Mark Munroe (L), executive vice president for mining at Lonmin, the world's third-largest platinum mining company, speaks alongside Lonmin chief financial officer Simon Scott during a press conference on August 20, 2012, in Marikana., a photo by Pan-African News Wire File Photos on Flickr.
Bloomberg View: South Africa's Brewing Class War
Posted on September 06, 2012
With the world’s largest reserves of more than a dozen minerals, South Africa is not about to run out of riches. Yet the unrest rumbling through its mining industry reflects the deepening failure of Africa’s largest economy, almost two decades after the end of apartheid, to tap its natural wealth for the lasting benefit of all its citizens.
South Africa’s mining industry, which generates nearly one-tenth of its gross domestic product and half its foreign exchange and provides about 500,000 jobs, has been hit hard by slowing demand from China and Europe. (The price of platinum, for example, which is used in catalytic converters for cars, slumped with sluggish auto sales in Europe.) But the country’s economic problems go well beyond that. Unemployment, now at 25 percent, has not dipped below 22 percent since 2000; the level of inequality, as measured by South Africa’s Gini coefficient, is worse now than at the end of apartheid.

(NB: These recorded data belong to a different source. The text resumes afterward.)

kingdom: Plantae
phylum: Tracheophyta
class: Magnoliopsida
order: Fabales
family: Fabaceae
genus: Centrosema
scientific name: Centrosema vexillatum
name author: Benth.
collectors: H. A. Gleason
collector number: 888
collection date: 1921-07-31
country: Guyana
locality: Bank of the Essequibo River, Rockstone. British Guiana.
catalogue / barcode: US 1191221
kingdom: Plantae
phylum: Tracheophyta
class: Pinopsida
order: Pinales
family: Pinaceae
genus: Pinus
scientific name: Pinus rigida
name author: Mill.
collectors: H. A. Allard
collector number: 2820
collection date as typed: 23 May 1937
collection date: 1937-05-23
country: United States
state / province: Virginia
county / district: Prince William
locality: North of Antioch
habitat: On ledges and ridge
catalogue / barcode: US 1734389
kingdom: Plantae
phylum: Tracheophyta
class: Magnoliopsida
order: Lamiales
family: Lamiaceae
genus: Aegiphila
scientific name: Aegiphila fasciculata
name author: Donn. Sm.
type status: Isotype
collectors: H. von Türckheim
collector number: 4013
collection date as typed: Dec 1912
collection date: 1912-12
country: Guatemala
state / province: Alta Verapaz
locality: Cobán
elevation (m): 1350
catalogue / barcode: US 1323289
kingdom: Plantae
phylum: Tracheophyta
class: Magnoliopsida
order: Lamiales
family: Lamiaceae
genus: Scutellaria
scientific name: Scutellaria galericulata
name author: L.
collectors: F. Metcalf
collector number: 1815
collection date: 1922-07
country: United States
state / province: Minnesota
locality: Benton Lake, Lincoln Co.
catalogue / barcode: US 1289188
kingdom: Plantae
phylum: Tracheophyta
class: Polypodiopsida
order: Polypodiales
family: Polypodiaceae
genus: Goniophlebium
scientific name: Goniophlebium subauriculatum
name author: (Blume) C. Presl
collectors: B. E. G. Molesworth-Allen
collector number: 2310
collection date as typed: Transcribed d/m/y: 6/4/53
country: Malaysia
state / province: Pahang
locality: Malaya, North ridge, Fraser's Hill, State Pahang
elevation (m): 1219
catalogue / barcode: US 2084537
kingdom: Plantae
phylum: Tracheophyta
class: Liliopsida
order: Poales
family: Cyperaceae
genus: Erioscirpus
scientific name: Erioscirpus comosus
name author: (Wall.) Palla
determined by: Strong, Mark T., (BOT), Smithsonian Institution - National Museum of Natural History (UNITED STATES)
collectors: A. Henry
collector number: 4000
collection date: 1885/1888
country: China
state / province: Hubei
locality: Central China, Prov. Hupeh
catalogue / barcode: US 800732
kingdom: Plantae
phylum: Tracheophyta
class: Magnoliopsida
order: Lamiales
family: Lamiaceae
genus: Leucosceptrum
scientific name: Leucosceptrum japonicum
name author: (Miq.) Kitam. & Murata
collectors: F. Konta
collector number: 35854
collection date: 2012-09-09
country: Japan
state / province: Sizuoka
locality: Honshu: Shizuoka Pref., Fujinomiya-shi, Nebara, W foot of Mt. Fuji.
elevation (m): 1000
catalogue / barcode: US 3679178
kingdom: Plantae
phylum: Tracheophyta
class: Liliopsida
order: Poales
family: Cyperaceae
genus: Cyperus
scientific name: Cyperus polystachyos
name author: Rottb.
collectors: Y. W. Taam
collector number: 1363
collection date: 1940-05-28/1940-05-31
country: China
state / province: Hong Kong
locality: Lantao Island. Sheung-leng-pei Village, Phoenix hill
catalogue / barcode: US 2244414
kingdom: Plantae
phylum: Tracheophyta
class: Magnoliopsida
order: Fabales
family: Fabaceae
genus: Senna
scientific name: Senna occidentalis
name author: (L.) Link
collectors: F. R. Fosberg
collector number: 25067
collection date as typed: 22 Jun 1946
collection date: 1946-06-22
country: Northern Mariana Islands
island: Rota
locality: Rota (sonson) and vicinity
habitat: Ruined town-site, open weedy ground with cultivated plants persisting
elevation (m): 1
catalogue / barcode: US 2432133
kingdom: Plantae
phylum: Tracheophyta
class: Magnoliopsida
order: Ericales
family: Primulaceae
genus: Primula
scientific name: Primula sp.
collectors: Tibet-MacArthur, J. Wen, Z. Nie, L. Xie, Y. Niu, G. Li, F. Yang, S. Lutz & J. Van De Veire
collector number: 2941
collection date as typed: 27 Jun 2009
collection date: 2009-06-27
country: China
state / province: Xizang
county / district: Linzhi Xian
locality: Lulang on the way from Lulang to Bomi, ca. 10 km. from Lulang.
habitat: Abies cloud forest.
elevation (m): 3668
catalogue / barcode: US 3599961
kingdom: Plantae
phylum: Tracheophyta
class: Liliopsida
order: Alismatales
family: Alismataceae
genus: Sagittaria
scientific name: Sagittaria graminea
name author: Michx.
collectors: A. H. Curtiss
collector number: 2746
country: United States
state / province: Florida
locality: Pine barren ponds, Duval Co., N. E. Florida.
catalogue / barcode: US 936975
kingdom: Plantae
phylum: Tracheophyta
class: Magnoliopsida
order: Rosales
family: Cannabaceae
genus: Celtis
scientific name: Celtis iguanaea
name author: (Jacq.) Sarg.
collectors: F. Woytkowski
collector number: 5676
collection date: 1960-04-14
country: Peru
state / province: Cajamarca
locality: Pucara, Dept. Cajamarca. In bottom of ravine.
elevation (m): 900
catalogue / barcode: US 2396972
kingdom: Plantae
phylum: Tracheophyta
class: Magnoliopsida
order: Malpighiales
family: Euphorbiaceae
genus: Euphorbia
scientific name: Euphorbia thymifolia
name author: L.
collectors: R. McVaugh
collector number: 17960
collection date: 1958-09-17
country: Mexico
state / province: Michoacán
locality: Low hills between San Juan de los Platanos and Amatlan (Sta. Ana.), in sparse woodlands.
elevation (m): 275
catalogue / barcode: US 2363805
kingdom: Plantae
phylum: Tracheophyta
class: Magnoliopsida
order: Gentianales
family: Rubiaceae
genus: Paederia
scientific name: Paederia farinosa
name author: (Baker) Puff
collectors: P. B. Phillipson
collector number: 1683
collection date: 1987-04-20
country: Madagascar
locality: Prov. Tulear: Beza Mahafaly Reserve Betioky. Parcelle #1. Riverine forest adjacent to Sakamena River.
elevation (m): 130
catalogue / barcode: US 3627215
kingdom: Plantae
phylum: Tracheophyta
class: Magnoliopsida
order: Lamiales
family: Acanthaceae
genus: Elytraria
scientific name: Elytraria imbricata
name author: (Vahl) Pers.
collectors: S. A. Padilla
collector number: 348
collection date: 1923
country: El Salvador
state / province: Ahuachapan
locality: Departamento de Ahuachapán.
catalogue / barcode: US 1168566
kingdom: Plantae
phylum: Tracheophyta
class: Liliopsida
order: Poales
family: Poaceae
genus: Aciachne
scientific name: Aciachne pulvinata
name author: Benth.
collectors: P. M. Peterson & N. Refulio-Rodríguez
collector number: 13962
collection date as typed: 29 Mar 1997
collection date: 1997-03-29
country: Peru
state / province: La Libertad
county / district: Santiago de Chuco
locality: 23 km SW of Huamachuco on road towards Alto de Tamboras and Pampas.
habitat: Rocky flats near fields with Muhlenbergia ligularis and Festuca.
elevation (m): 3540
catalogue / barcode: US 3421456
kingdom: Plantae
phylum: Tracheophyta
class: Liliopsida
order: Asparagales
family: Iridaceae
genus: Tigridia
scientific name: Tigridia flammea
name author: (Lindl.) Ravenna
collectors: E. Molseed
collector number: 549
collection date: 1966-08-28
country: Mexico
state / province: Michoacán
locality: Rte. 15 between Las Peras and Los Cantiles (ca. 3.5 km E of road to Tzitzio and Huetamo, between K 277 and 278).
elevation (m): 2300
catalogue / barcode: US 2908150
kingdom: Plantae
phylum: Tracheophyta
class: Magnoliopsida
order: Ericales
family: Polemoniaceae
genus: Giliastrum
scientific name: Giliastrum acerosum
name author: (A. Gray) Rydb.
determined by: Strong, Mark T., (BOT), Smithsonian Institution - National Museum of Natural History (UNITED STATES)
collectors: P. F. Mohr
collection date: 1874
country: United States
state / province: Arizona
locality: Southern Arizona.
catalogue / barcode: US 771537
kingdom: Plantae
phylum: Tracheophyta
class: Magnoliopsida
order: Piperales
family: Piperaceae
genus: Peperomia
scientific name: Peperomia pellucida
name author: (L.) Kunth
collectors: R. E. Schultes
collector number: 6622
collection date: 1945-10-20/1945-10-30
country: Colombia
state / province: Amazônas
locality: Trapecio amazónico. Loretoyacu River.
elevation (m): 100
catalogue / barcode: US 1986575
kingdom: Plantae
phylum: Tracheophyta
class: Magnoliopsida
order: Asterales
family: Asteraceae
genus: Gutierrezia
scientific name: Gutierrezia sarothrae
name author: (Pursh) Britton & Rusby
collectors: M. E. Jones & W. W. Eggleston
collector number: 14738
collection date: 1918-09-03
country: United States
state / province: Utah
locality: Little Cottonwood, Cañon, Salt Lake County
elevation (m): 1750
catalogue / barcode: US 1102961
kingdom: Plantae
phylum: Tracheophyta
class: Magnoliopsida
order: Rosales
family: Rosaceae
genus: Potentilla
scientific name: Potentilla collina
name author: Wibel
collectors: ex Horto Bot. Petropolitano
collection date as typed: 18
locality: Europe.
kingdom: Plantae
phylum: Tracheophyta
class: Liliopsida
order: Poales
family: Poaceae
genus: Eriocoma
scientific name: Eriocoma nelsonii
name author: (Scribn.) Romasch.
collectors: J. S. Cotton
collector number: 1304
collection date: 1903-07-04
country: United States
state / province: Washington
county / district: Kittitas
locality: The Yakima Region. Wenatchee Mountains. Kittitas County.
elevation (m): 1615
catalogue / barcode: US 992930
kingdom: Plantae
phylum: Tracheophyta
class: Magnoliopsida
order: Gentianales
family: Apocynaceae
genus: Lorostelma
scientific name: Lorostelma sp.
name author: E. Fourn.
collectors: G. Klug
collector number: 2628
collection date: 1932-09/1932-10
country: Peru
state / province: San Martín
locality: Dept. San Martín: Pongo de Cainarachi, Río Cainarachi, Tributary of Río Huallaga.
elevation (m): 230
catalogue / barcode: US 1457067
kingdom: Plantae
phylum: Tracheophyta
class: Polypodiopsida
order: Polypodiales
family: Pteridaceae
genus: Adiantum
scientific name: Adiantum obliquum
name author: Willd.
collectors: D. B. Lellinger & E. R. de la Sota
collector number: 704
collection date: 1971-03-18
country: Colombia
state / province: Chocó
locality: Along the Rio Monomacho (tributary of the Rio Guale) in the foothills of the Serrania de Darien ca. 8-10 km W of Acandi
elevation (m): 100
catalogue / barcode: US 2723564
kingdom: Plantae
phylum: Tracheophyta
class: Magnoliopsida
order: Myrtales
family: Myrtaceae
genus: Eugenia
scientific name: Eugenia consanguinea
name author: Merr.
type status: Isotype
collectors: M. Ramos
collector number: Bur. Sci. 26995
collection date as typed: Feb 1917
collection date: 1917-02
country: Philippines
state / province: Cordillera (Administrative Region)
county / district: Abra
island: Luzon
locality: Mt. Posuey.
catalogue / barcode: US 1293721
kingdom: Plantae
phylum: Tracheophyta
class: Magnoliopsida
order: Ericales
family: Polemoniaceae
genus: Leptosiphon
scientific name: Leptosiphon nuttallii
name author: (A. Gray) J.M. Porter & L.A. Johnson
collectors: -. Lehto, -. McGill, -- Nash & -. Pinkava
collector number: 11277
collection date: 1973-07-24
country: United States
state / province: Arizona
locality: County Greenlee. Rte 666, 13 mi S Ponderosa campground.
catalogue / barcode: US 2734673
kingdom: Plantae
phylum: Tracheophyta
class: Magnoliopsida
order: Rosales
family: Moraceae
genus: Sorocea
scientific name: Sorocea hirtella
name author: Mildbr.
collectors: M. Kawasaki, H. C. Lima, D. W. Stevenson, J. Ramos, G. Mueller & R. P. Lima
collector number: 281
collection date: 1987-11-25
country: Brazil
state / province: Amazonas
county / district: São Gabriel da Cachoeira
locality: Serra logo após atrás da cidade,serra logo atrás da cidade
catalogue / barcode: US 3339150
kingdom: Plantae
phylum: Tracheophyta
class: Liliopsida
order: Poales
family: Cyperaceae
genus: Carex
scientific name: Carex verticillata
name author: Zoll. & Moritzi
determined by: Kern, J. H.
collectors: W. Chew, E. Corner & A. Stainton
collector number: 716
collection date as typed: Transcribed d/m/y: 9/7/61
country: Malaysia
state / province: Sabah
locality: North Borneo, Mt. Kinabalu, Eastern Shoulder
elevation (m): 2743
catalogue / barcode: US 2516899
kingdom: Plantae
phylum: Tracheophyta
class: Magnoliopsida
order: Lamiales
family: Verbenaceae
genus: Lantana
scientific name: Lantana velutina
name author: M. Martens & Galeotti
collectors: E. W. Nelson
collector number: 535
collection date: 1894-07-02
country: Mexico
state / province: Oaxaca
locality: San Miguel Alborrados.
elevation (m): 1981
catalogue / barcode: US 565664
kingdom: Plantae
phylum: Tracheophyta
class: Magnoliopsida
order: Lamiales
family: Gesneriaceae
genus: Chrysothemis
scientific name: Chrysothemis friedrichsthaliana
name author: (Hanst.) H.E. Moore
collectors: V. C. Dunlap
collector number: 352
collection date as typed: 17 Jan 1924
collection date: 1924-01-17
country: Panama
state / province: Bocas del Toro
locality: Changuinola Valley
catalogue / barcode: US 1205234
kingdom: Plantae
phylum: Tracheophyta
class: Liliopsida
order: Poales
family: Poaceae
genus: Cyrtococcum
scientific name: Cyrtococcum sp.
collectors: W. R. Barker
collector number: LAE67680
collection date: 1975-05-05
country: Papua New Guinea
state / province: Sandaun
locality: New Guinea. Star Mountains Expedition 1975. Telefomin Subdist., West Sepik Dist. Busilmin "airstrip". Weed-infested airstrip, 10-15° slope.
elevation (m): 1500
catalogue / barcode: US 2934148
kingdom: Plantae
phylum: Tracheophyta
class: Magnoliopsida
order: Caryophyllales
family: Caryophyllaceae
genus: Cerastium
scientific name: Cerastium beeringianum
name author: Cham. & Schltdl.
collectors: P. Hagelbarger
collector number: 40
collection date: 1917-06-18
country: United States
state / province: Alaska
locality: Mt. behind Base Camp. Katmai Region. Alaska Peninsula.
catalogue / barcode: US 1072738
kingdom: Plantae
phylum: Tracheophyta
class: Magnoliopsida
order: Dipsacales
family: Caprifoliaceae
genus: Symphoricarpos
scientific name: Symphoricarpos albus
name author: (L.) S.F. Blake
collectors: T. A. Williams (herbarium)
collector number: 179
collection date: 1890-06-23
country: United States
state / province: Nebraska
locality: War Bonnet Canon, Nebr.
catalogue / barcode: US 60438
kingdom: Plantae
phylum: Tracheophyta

To the credit of South Africa’s leaders, millions more South Africans now have clean water and electricity and are living above the poverty line. Still, giving out welfare grants (which go to more than 15 million people, or nearly one-third of the population) and government jobs (more than 20 percent of the workforce, far outstripping the country’s emerging market peers) is an expensive anti-poverty strategy with diminishing returns.
A better approach would be to give more South Africans a chance to work for a living wage. A subsidy for young workers in new jobs would be a good place to start, though the idea is stalled by opposition from labor unions, which fear the displacement of their workers. Another strategy would be to channel state procurement purchases away from the big, established companies that dominate the economy and toward newer small and medium enterprises. A third idea would be to tackle one of apartheid’s most stubborn legacies—the segregation of Africans in remote townships—by providing a transportation subsidy to enable people to commute to where the jobs are.
Stubborn inequality is a problem that South Africa shares with much of the rest of the world. One of the best ways to reduce it would be to invest more in the country’s educational system: One survey ranks South Africa’s primary school system 127th out of 142 countries, below that of Mali. That is tough, long-term pick-and-shovel work—much less dangerous than working South Africa’s deep mines, to be sure, but even more essential to tapping the country’s single greatest resource.